» **WHAT THE TASK REQUIRES**: Reproduce the text of every row below with "Sicherheit" replaced by "Datenschutz" and everything else unchanged. Omit the pictures from the output.

» **INFORMATION SUPPLIED**:
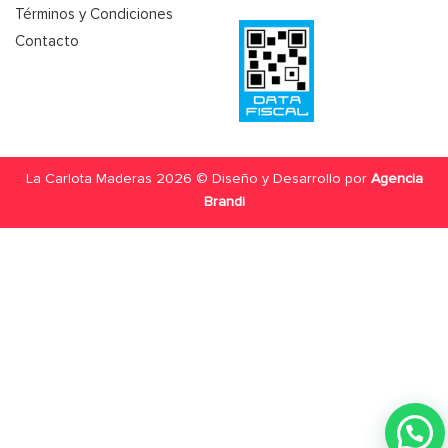
Términos y Condiciones
Contacto
La Carlota Maderas 2026 © Diseño y Desarrollo por
Agencia
Brandi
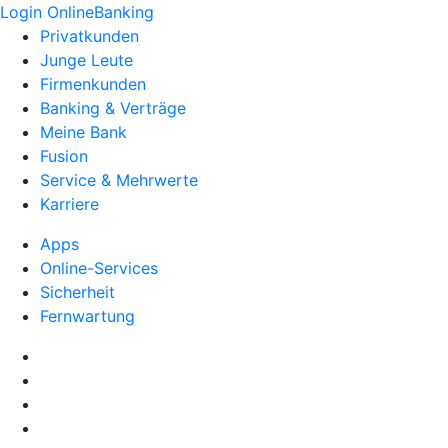
Login OnlineBanking
Privatkunden
Junge Leute
Firmenkunden
Banking & Verträge
Meine Bank
Fusion
Service & Mehrwerte
Karriere
Apps
Online-Services
Sicherheit
Fernwartung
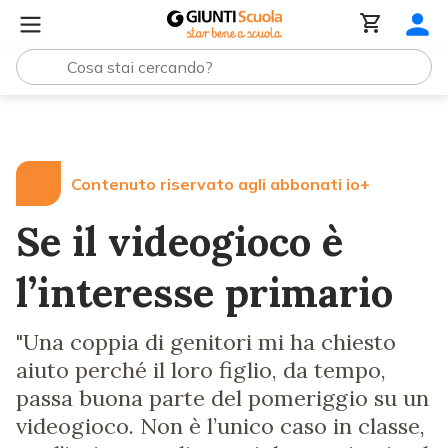
Lezioni e Articoli
Se il videogioco è l’interesse primario
Contenuto riservato agli abbonati io+
Se il videogioco è
l’interesse primario
"Una coppia di genitori mi ha chiesto
aiuto perché il loro figlio, da tempo,
passa buona parte del pomeriggio su un
videogioco. Non è l’unico caso in classe,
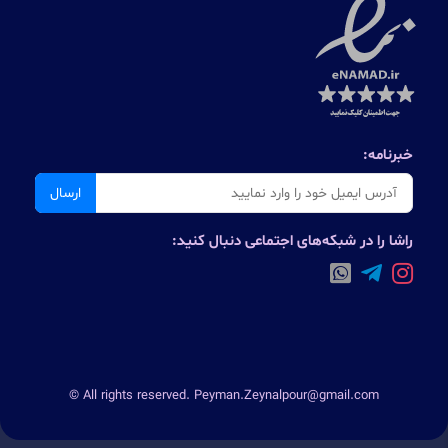
خبرنامه:
ارسال
راشا را در شبکه‌های اجتماعی دنبال کنید:
© All rights reserved. Peyman.Zeynalpour@gmail.com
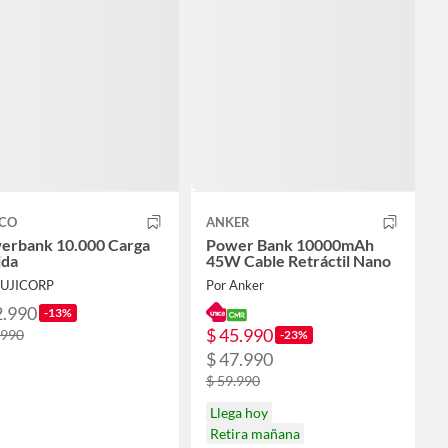
LCO
ANKER
erbank 10.000 Carga
Power Bank 10000mAh
ida
45W Cable Retráctil Nano
FUJICORP
Por Anker
2.990
-13%
$ 45.990
.990
-23%
$ 47.990
$ 59.990
Llega hoy
Retira mañana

» **EXERCISE OUTPUT**:
Términos y Condiciones
Contacto
La Carlota Maderas 2026 © Diseño y Desarrollo por
Agencia
Brandi
Login OnlineBanking
Privatkunden
Junge Leute
Firmenkunden
Banking & Verträge
Meine Bank
Fusion
Service & Mehrwerte
Karriere
Apps
Online-Services
Datenschutz
Fernwartung
Lezioni e Articoli
Se il videogioco è l’interesse primario
Contenuto riservato agli abbonati io+
Se il videogioco è
l’interesse primario
"Una coppia di genitori mi ha chiesto
aiuto perché il loro figlio, da tempo,
passa buona parte del pomeriggio su un
videogioco. Non è l’unico caso in classe,
خبرنامه:
ارسال
راشا را در شبکه‌های اجتماعی دنبال کنید:
© All rights reserved. Peyman.Zeynalpour@gmail.com
LCO
ANKER
erbank 10.000 Carga
Power Bank 10000mAh
ida
45W Cable Retráctil Nano
FUJICORP
Por Anker
2.990
-13%
$ 45.990
.990
-23%
$ 47.990
$ 59.990
Llega hoy
Retira mañana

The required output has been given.